In particolare nella zona più isolata di un’area adibita a parcheggio di un centro commerciale, i militari hanno notato la presenza di alcuni sacchi contenenti rifiuti non organici sovrapposti con l’obiettivo di occultare un beauty case al cui interno i carabinieri hanno trovato una pistola Benelli Army cal. 9 sprovvista di matricola, nonché circa 300 cartucce di vario calibro. All’interno di un’abitazione di via Bianchi, apparentemente in stato d’abbandono, i militari hanno rinvenuto due borsoni contenenti una pistola Benelli Army cal. 9 sprovvista di matricola, 2 fucili mitragliatori (specificamente un AK 47 Kalasnikov cal. 7,62 ed un “MP brasilien” cal. 9 munito di silenziatore), un fucile lanciagranate con 6 proietti e 757 cartucce di vario calibro, oltre ad un passamontagna con un giubbotto antiproiettile e 9 ordigni esplosivi. Vista la loro pericolosità in via Bianchi sono intervenuti militari della squadra artificieri del comando provinciale.

Nel prosieguo dell’attività, nelle vicinanze di un edificio scolastico ubicato sempre a San Cristoforo, è stato rinvenuto un altro borsone anche questo contenente un ulteriore mitra AK 47 Kalashnikov, un fucile a pompa, una pistola a tamburo cal. 38 con matricola abrasa, 68 cartucce di vario calibro ed un puntatore laser e, anche in questo caso, 3 ordigni esplosivi di tipo artigianale. In sostanza nell’ultimo bimestre i carabinieri del reparto operativo di Catania hanno trovato e sequestrato armi, ordigni artigianali e munizionamento vario, riconducibili al gruppo mafioso dei “Nizza”: ossia  9 armi , tra pistole, fucili mitragliatori e un fucile lanciagranate, efficienti e in ottimo stato di conservazione; 12 ordigni artigianali improvvisati (tra flash bang e cd. “pipe bomb”), contenenti esplosivo/bulloni e atti ad offendere; 837 tra proiettili e cartucce vari calibri e marchi. Le armi sono state inviate al R.I.S. di Messina per lo svolgimento degli accertamenti tecnici tesi a verificarne l’eventuale utilizzo in episodi criminosi.  

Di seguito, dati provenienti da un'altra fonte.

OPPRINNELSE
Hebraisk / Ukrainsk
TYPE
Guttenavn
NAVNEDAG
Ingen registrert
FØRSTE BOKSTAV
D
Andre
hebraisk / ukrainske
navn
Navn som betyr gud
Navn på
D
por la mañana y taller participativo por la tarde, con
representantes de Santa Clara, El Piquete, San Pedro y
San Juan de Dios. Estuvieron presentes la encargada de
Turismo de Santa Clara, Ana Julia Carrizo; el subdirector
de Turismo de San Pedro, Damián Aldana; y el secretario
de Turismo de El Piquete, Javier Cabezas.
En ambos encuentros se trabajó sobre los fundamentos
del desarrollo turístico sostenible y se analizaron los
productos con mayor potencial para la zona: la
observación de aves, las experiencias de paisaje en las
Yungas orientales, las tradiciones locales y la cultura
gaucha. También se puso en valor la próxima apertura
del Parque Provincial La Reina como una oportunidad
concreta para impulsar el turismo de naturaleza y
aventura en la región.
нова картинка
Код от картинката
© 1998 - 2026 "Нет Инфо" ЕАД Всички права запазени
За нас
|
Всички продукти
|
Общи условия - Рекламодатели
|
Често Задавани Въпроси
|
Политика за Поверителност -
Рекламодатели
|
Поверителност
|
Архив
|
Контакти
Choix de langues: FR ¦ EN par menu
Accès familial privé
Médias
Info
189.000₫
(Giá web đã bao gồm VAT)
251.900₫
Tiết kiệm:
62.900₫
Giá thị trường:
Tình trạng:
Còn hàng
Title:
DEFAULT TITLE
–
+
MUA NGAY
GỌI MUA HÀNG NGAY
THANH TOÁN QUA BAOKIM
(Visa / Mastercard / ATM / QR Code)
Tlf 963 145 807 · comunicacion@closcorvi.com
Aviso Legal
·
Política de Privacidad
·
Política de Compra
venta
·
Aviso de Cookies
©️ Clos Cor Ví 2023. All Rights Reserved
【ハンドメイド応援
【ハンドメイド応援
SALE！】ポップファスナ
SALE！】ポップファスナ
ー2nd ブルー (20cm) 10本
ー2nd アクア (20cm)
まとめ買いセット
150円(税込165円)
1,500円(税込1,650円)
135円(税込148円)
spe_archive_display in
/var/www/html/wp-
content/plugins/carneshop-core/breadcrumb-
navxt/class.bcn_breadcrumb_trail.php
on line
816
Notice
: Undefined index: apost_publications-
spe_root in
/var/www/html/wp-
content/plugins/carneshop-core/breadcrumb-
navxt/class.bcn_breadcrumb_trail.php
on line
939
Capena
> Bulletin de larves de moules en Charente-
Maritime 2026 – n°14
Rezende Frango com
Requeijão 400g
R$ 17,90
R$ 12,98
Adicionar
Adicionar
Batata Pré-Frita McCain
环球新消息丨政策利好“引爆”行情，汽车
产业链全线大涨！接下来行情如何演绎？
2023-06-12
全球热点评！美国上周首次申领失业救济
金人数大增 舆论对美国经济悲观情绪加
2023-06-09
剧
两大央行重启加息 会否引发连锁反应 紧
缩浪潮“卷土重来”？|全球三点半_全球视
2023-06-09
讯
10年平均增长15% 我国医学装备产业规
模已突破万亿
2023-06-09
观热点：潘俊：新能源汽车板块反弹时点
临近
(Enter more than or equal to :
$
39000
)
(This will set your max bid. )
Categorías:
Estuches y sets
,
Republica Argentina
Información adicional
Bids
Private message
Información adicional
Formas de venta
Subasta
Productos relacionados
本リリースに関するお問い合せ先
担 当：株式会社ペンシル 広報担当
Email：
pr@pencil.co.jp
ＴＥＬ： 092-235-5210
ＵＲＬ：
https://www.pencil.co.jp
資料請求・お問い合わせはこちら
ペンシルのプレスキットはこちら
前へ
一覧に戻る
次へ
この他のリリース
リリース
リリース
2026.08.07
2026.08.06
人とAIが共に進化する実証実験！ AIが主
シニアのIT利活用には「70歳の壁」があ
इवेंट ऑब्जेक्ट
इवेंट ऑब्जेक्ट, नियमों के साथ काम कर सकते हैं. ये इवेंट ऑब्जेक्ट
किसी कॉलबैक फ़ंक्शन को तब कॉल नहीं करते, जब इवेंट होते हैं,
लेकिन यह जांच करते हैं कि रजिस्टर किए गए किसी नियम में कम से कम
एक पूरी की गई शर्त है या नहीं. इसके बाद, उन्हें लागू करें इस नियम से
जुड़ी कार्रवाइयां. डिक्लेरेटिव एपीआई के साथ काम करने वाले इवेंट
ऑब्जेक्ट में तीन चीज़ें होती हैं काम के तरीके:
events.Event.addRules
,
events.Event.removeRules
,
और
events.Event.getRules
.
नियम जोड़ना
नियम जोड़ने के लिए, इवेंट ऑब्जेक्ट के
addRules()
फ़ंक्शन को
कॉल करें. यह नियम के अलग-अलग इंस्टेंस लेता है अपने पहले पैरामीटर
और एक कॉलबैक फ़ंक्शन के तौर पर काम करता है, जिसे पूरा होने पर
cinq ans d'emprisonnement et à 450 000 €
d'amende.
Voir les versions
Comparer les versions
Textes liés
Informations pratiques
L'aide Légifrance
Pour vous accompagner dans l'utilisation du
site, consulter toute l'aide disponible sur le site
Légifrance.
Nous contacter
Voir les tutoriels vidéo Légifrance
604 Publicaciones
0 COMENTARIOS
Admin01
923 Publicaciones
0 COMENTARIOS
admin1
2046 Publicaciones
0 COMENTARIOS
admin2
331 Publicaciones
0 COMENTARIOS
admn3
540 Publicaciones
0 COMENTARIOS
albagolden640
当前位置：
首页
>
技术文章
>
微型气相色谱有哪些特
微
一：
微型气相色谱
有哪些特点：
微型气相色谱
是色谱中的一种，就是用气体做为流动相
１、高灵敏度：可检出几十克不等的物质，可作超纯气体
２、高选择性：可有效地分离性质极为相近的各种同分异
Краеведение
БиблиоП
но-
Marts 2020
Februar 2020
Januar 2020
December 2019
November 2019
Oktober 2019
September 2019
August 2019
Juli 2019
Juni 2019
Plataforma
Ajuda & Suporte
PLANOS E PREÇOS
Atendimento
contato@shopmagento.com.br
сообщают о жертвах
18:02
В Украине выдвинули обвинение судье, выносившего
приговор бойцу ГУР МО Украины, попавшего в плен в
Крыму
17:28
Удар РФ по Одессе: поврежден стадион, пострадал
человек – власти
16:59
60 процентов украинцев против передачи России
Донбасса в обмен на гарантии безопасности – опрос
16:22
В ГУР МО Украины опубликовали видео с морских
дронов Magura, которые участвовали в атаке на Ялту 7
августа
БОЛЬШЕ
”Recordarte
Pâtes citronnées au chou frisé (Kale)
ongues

Nell’ambito della stessa operazione di controllo del quartiere San Cristoforo  i militari dell’Arma hanno anche arrestato un uomo di 36 anni, ritenuto dalla Procura un soggetto vicino al gruppo mafioso “Nizza”, ricercato dal dicembre 2021, poiché colpito da un ordine di carcerazione; in manette anche una una persona di 43 anni trovata in possesso di 400 grammi di cocaina in pietra . Il ricercato, che deve scontare la pena di 11 mesi e 4 giorni di reclusione, è stato localizzato e bloccato all’interno di un’abitazione sita in via Cave di Villarà, dove aveva trovato rifugio. La perquisizione dell’uomo ha consentito di rinvenire e sequestrare una pistola Beretta cal. 7,65 con matricola abrasa avente 12 cartucce nel serbatoio, circa 230 grammi di marijuana e la somma di circa 11 mila euro.  Per quanto riguarda l’arresto dell’uomo di 43e anni, accusato di detenzione di sostanze stupefacenti ai fini di spaccio è stato bloccato nei pressi della propria abitazione di via Campisano, è stato trovato in possesso di quasi 400 grammi di cocaina e di 2.800 euro.